Son utilisation est parfois galvaudée, mais le terme de « médiation » prend un sens tangible lorsqu’il est décliné dans la sphère familiale. Là, tout type de désaccord, qu’il s’agisse d’une séparation, de conflits autour du maintien des liens (entre enfants et parents, entre petits-enfants et grands-parents) ou de la prise en charge d’un parent âgé, peut être motif à solliciter l’intervention d’un médiateur. Sa mission : proposer un espace de discussions pour tenter de rétablir un lien et envisager des solutions qui conviennent à tous. « Ni conseillers ni thérapeutes, notre mission consiste à accompagner les personnes de façon neutre et impartiale en leur apportant un cadre sécurisant où elles peuvent s’exprimer sans craindre d’être jugées », expose Marie-Laure Pesme, qui exerce ce métier en libéral à Orléans.
Si les situations rencontrées sont variées, les difficultés relationnelles entourant la séparation occupent l’essentiel des consultations. « La présence d’un tiers fait souvent redescendre les émotions et permet de remettre de l’ordre dans la relation parentale. La médiation met un peu d’huile dans les rouages quand la famille est grippée », illustre Virginie Thoby, médiatrice familiale au sein de l’Espace médiation EPE 35, à Rennes.

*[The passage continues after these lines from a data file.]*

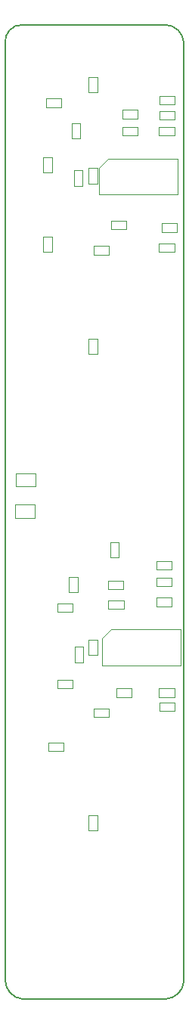
<source format=gbr>
G04 DipTrace 4.0.0.5*
G04 BottomAssembly.gbr*
%MOIN*%
G04 #@! TF.FileFunction,Drawing,Bot*
G04 #@! TF.Part,Single*
%ADD12C,0.005512*%
%ADD13C,0.004724*%
%FSLAX26Y26*%
G04*
G70*
G90*
G75*
G01*
G04 BotAssy*
%LPD*%
X909514Y4237598D2*
D13*
Y4199803D1*
X978805D1*
Y4237598D1*
X909514D1*
X1141305Y3687304D2*
Y3725099D1*
X1072013Y3725098D1*
X1072014Y3687302D1*
X1141305Y3687304D1*
X1128805Y2212303D2*
Y2250098D1*
X1059514D1*
Y2212303D1*
X1128805D1*
X1141305Y4199803D2*
Y4237598D1*
X1072014D1*
Y4199803D1*
X1141305D1*
X847014Y2150098D2*
Y2112303D1*
X916305D1*
Y2150098D1*
X847014D1*
X1141305Y1724804D2*
Y1762599D1*
X1072013Y1762598D1*
X1072014Y1724802D1*
X1141305Y1724804D1*
X700262Y1877804D2*
X738057D1*
Y1947096D1*
X700262D1*
Y1877804D1*
X734063Y4046787D2*
X696268D1*
Y3977496D1*
X734063D1*
Y4046787D1*
X762762Y1909055D2*
X800558D1*
X800556Y1978347D1*
X762761Y1978346D1*
X762762Y1909055D1*
Y3987551D2*
X800558Y3987552D1*
X800556Y4056843D1*
X762761Y4056842D1*
X762762Y3987551D1*
X524966Y2514961D2*
Y2572441D1*
X438352D1*
Y2514961D1*
X524966D1*
X529200Y2653671D2*
Y2711151D1*
X442586D1*
Y2653671D1*
X529200D1*
X725557Y4252165D2*
X687762D1*
Y4185236D1*
X725557D1*
Y4252165D1*
X910695Y4312598D2*
Y4274803D1*
X977624D1*
Y4312598D1*
X910695D1*
X927624Y3787303D2*
Y3825098D1*
X860695D1*
Y3787303D1*
X927624D1*
X1152624Y3774804D2*
X1152623Y3812599D1*
X1085694Y3812598D1*
X1085695Y3774802D1*
X1152624Y3774804D1*
X1060694Y2325097D2*
X1060695Y2287302D1*
X1127624Y2287304D1*
X1127623Y2325099D1*
X1060694Y2325097D1*
X1127624Y2124803D2*
Y2162598D1*
X1060695D1*
Y2124803D1*
X1127624D1*
X640124Y4324803D2*
Y4362598D1*
X573195D1*
Y4324803D1*
X640124D1*
X562762Y3685236D2*
X600558Y3685237D1*
X600556Y3752166D1*
X562761Y3752165D1*
X562762Y3685236D1*
X690124Y1762303D2*
Y1800098D1*
X623195D1*
Y1762303D1*
X690124D1*
X762762Y4391487D2*
X800557D1*
Y4458416D1*
X762762D1*
Y4391487D1*
X800557Y3302165D2*
X762762D1*
Y3235236D1*
X800557D1*
Y3302165D1*
X852624Y1637303D2*
Y1675098D1*
X785695D1*
Y1637303D1*
X852624D1*
X1073195Y4375098D2*
Y4337303D1*
X1140124D1*
Y4375098D1*
X1073195D1*
X1140124Y4268554D2*
Y4306349D1*
X1073195D1*
Y4268554D1*
X1140124D1*
X713056Y2252166D2*
X675261Y2252165D1*
X675263Y2185236D1*
X713058Y2185237D1*
X713056Y2252166D1*
X848195Y2237598D2*
Y2199803D1*
X915124D1*
Y2237598D1*
X848195D1*
X952624Y1724803D2*
Y1762598D1*
X885695D1*
Y1724803D1*
X952624D1*
X1140124Y1662304D2*
X1140123Y1700099D1*
X1073194Y1700098D1*
X1073195Y1662302D1*
X1140124Y1662304D1*
X600557Y4102165D2*
X562762D1*
Y4035236D1*
X600557D1*
Y4102165D1*
X690124Y2099803D2*
Y2137598D1*
X623195D1*
Y2099803D1*
X690124D1*
X652624Y1487303D2*
Y1525098D1*
X585695D1*
Y1487303D1*
X652624D1*
X852624Y3674803D2*
Y3712598D1*
X785695D1*
Y3674803D1*
X852624D1*
X856512Y2341487D2*
X894307D1*
X894306Y2408416D1*
X856510D1*
X856512Y2341487D1*
X800557Y1202165D2*
X762762D1*
Y1135236D1*
X800557D1*
Y1202165D1*
X809220Y3939957D2*
X1154102Y3939965D1*
X1154098Y4097445D1*
X848587Y4097438D1*
X809217Y4058067D1*
X809220Y3939957D1*
X821718Y1864961D2*
X1166600D1*
Y2022441D1*
X861088D1*
X821718Y1983071D1*
Y1864961D1*
X469159Y393701D2*
D12*
X1100410D1*
G03X1181659Y474951I-1776J83025D01*
G01*
Y4606201D1*
G03X1100410Y4687451I-83028J-1777D01*
G01*
X469159D1*
G03X394159Y4606201I-2345J-73075D01*
G01*
Y474951D1*
G03X469159Y393701I83766J2082D01*
G01*
M02*

</source>
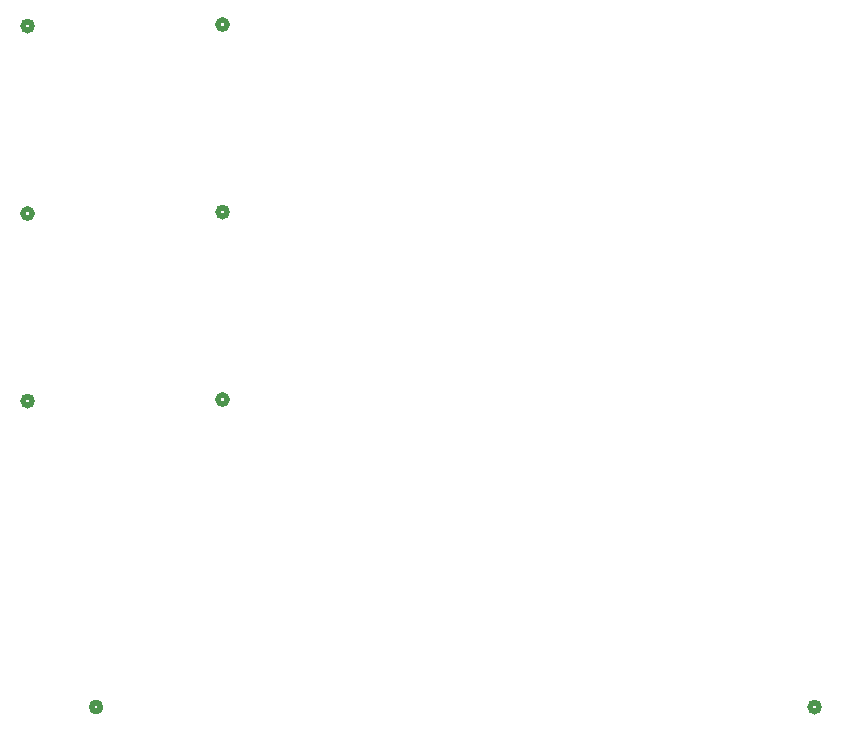
<source format=gbr>
%TF.GenerationSoftware,KiCad,Pcbnew,7.0.7*%
%TF.CreationDate,2024-02-11T13:41:50-05:00*%
%TF.ProjectId,Frosti,46726f73-7469-42e6-9b69-6361645f7063,rev?*%
%TF.SameCoordinates,Original*%
%TF.FileFunction,Legend,Bot*%
%TF.FilePolarity,Positive*%
%FSLAX46Y46*%
G04 Gerber Fmt 4.6, Leading zero omitted, Abs format (unit mm)*
G04 Created by KiCad (PCBNEW 7.0.7) date 2024-02-11 13:41:50*
%MOMM*%
%LPD*%
G01*
G04 APERTURE LIST*
%ADD10C,0.508000*%
G04 APERTURE END LIST*
D10*
%TO.C,U5*%
X175601000Y-130810000D02*
G75*
G03*
X175601000Y-130810000I-381000J0D01*
G01*
%TO.C,U11*%
X114766100Y-130810000D02*
G75*
G03*
X114766100Y-130810000I-381000J0D01*
G01*
%TO.C,U6*%
X108966000Y-73150000D02*
G75*
G03*
X108966000Y-73150000I-381000J0D01*
G01*
%TO.C,U2*%
X125476000Y-73025000D02*
G75*
G03*
X125476000Y-73025000I-381000J0D01*
G01*
%TO.C,U1*%
X125476000Y-88900000D02*
G75*
G03*
X125476000Y-88900000I-381000J0D01*
G01*
%TO.C,U3*%
X125476000Y-104775000D02*
G75*
G03*
X125476000Y-104775000I-381000J0D01*
G01*
%TO.C,U8*%
X108966000Y-104900000D02*
G75*
G03*
X108966000Y-104900000I-381000J0D01*
G01*
%TO.C,U7*%
X108966000Y-89025000D02*
G75*
G03*
X108966000Y-89025000I-381000J0D01*
G01*
%TD*%
M02*

</source>
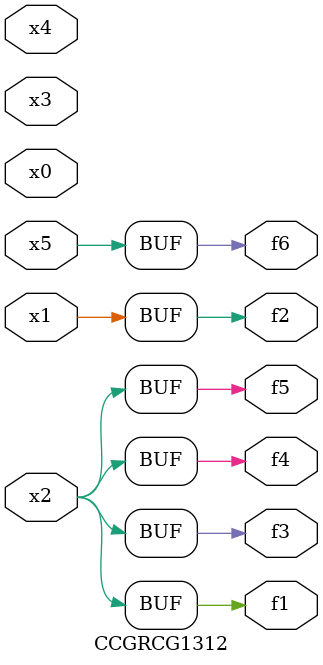
<source format=v>
module CCGRCG1312(
	input x0, x1, x2, x3, x4, x5,
	output f1, f2, f3, f4, f5, f6
);
	assign f1 = x2;
	assign f2 = x1;
	assign f3 = x2;
	assign f4 = x2;
	assign f5 = x2;
	assign f6 = x5;
endmodule

</source>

Alternative à la justice, la médiation s’est progressivement fait un nom à partir des années 2000. Elle peut être suggérée, voire imposée par un juge ou à l’initiative des familles. L’idée : rendre les personnes actrices de leurs décisions. « Qui de mieux placé qu’elles pour savoir ce dont elles ont besoin ? Plutôt que d’imposer, on leur laisse le choix de régler leurs différends, en évitant ou en retardant le recours au juge », poursuit la professionnelle rennaise. Tel un équilibriste, le médiateur familial progresse à tâtons entre les tensions que renvoient les personnes accompagnées et le projet qu’elles parviennent à trouver un terrain d’entente. « Il faut sans cesse reformuler, dépolluer les phrases de reproches. On reçoit pas mal de souffrance, mais c’est satisfaisant d’aider les gens à trouver la paix », reconnaît Pierre Hosselet, médiateur familial au sein de l’association Résonances médiations, à Marseille.
Dans ce lieu sécurisé où il garantit le respect de l’équité entre les membres d’une même famille, le médiateur familial montre nécessairement des capacités relationnelles et d’écoute, de la flexibilité, de la discrétion et de la patience. « Il faut arriver à maintenir la bonne distance. On n’est pas là pour réparer ni pour décider à la place des personnes », prévient Virginie Thoby qui, après avoir été témoin en tant qu’éducatrice sociale des dégâts provoqués par les conflits conjugaux sur les enfants placés, apprécie désormais de pouvoir les accompagner sur le chemin de l’apaisement. De son côté, Marie-Laure Pesme, formée à la médiation familiale voilà quinze ans, conserve son enthousiasme de débutante. « Rien ne me fait plus plaisir que de voir, au fil des séances, des personnes renouer le dialogue alors qu’elles n’étaient pas capables de rester dans la même salle d’attente. La médiation permet cela, et c’est pourquoi j’estime tant ce métier. »
A la croisée de la psychologie, du droit et de la sociologie, la médiation familiale est une spécialisation qui ne s’improvise pas. Pour y accéder, un seul diplôme : le DEMF (diplôme d’Etat de médiateur familial), ouvert aux titulaires d’un bac + 3 dans une discipline sociale, juridique, éducative ou sanitaire. La formation s’échelonne sur deux ans. Elle vise l’acquisition de notions juridiques, sociologiques et psychologiques et d’un savoir-faire par un ensemble de méthodes et outils permettant de conduire des entretiens de médiation. « Au quotidien, on traite tous les aspects qu’ils soient émotionnels, psychologiques ou juridiques », instruit Pierre Hosselet, de Résonances médiations, à Marseille. Près de 70 % des médiateurs familiaux sont issus de professions sociales, avec une solide pratique auprès des familles en difficultés. Les autres exercent dans des services de médiation familiale ou d’action sociale, ou parfois en libéral, à plein temps ou en complément d’une autre activité.